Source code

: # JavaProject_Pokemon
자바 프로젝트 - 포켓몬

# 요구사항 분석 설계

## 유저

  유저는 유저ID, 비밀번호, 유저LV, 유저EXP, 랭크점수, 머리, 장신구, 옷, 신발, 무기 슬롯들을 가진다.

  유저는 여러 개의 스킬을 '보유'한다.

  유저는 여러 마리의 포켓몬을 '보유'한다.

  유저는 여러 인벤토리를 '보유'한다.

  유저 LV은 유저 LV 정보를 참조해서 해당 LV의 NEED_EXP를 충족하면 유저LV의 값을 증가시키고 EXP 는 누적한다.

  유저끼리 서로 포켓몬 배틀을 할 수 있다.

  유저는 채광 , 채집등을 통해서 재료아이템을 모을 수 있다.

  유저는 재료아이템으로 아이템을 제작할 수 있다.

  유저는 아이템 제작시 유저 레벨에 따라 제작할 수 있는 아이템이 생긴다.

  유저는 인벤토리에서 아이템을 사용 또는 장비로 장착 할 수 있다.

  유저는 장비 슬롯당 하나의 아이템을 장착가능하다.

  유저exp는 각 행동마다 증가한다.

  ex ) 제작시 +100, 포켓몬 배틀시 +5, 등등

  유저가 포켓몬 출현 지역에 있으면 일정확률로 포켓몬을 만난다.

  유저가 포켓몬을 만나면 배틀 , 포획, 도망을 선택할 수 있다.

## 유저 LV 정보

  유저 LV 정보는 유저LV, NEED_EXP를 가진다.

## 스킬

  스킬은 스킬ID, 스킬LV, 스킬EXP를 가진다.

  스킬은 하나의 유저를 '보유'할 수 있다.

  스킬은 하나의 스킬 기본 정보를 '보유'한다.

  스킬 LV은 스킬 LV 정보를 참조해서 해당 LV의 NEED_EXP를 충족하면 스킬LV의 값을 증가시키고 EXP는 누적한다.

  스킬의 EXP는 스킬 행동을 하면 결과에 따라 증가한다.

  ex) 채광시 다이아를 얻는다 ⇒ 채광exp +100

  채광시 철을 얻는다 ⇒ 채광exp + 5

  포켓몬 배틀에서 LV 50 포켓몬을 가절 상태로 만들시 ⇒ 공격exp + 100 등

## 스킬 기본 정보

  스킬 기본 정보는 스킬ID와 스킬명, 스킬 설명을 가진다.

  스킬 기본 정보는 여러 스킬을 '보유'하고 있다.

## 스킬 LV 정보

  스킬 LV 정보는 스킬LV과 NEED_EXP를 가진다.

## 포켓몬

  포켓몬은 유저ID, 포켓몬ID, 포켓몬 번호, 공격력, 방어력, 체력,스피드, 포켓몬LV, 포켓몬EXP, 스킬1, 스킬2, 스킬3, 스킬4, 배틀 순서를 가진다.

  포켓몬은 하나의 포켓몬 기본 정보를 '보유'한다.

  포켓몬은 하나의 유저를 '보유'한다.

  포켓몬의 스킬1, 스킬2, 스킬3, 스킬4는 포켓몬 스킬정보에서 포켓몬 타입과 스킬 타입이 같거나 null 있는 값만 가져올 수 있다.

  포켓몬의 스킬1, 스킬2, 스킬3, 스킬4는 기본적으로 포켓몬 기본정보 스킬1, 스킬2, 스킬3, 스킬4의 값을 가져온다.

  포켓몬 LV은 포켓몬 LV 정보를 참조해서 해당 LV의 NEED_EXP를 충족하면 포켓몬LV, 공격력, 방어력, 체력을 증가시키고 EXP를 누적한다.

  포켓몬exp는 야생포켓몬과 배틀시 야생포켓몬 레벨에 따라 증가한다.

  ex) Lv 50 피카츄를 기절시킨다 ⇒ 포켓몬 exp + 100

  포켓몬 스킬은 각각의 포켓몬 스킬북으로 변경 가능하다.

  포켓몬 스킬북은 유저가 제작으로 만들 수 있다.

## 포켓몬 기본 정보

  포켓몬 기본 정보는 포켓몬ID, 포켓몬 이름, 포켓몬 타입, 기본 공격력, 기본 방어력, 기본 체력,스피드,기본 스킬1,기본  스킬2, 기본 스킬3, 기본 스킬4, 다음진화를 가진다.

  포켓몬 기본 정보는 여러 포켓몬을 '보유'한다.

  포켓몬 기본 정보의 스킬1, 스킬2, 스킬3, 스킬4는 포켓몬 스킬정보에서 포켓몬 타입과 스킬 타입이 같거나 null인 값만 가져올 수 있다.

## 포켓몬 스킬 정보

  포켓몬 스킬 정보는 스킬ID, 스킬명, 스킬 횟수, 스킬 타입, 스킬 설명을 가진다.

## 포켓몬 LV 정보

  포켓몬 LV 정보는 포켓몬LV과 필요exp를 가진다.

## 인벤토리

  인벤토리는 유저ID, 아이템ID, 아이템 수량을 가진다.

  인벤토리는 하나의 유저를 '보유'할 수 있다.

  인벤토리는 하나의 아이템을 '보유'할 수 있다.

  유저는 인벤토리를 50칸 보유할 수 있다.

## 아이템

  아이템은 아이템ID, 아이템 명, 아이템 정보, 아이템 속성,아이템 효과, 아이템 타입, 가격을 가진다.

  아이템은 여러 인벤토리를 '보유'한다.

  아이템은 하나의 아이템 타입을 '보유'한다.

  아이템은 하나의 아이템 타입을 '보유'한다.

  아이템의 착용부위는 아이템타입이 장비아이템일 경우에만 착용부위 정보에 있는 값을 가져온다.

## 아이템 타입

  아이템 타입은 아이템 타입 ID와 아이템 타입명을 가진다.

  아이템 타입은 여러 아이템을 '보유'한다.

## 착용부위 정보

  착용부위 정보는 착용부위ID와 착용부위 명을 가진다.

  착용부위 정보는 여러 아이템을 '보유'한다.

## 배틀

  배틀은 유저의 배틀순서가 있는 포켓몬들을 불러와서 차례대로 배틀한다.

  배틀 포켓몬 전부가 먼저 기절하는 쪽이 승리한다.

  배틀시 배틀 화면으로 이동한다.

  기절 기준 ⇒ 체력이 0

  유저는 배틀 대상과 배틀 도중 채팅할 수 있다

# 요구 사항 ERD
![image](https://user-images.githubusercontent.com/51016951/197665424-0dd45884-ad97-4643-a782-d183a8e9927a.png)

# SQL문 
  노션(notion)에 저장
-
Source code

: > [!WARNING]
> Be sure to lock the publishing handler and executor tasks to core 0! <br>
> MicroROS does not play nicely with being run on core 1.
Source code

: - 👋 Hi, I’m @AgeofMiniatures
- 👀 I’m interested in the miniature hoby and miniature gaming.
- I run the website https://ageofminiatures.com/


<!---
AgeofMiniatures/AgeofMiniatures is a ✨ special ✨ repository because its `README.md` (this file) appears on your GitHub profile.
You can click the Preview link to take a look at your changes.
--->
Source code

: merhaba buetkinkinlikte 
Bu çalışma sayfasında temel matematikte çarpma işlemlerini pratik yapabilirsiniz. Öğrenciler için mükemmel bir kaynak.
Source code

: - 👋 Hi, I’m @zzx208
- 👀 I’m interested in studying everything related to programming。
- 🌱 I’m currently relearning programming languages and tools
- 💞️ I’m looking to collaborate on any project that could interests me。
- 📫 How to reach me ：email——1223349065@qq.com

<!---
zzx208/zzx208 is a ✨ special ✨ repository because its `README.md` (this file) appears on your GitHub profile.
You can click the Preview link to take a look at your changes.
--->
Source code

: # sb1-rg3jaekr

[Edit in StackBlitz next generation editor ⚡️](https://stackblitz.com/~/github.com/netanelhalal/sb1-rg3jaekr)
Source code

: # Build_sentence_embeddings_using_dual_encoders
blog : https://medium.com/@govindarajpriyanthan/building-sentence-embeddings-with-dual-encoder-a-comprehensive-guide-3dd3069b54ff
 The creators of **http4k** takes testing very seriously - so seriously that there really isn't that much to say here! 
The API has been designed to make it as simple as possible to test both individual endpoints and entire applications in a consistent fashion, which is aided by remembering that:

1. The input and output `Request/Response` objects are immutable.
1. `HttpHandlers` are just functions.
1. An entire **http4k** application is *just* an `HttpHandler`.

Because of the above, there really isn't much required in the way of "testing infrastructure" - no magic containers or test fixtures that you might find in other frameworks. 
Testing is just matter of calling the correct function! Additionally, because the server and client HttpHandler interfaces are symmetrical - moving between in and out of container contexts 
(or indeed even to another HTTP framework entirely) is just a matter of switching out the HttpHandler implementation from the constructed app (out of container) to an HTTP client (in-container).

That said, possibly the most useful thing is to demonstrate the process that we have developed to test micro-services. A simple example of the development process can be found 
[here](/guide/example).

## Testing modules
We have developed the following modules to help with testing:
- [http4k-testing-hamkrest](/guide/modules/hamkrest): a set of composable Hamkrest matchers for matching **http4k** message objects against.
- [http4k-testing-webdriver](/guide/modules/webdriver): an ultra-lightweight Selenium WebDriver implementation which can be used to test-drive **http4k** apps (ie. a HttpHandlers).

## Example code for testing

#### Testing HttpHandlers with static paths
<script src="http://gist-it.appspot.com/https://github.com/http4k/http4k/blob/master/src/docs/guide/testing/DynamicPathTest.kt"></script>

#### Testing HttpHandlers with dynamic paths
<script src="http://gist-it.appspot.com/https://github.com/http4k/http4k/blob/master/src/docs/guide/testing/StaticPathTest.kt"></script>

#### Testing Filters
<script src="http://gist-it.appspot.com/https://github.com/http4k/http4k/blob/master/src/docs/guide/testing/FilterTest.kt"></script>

• • • • •

TRY IT »
Quote exactly the lines running from the start of the listing above through the line where "유저는 재료아이템으로 아이템을 제작할 수 있다." is found, and output no other lines.

EXERCISE SOLUTION »
Source code

: # JavaProject_Pokemon
자바 프로젝트 - 포켓몬

# 요구사항 분석 설계

## 유저

  유저는 유저ID, 비밀번호, 유저LV, 유저EXP, 랭크점수, 머리, 장신구, 옷, 신발, 무기 슬롯들을 가진다.

  유저는 여러 개의 스킬을 '보유'한다.

  유저는 여러 마리의 포켓몬을 '보유'한다.

  유저는 여러 인벤토리를 '보유'한다.

  유저 LV은 유저 LV 정보를 참조해서 해당 LV의 NEED_EXP를 충족하면 유저LV의 값을 증가시키고 EXP 는 누적한다.

  유저끼리 서로 포켓몬 배틀을 할 수 있다.

  유저는 채광 , 채집등을 통해서 재료아이템을 모을 수 있다.

  유저는 재료아이템으로 아이템을 제작할 수 있다.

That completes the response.